**Task description**
Reproduce the text of each of the following items verbatim, character for character, and omit the pictures from your output.

**Materials provided**

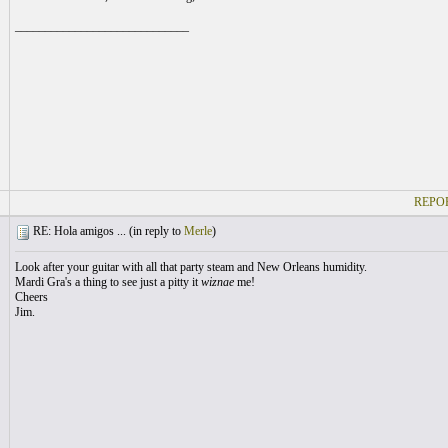
_____________________________
REPOR
RE: Hola amigos ... (
in reply to
Merle
)
Look after your guitar with all that party steam and New Orleans humidity.
Mardi Gra's a thing to see just a pitty it
wiznae
me!
Cheers
Jim.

**Exercise output**
_____________________________
REPOR
RE: Hola amigos ... (
in reply to
Merle
)
Look after your guitar with all that party steam and New Orleans humidity.
Mardi Gra's a thing to see just a pitty it
wiznae
me!
Cheers
Jim.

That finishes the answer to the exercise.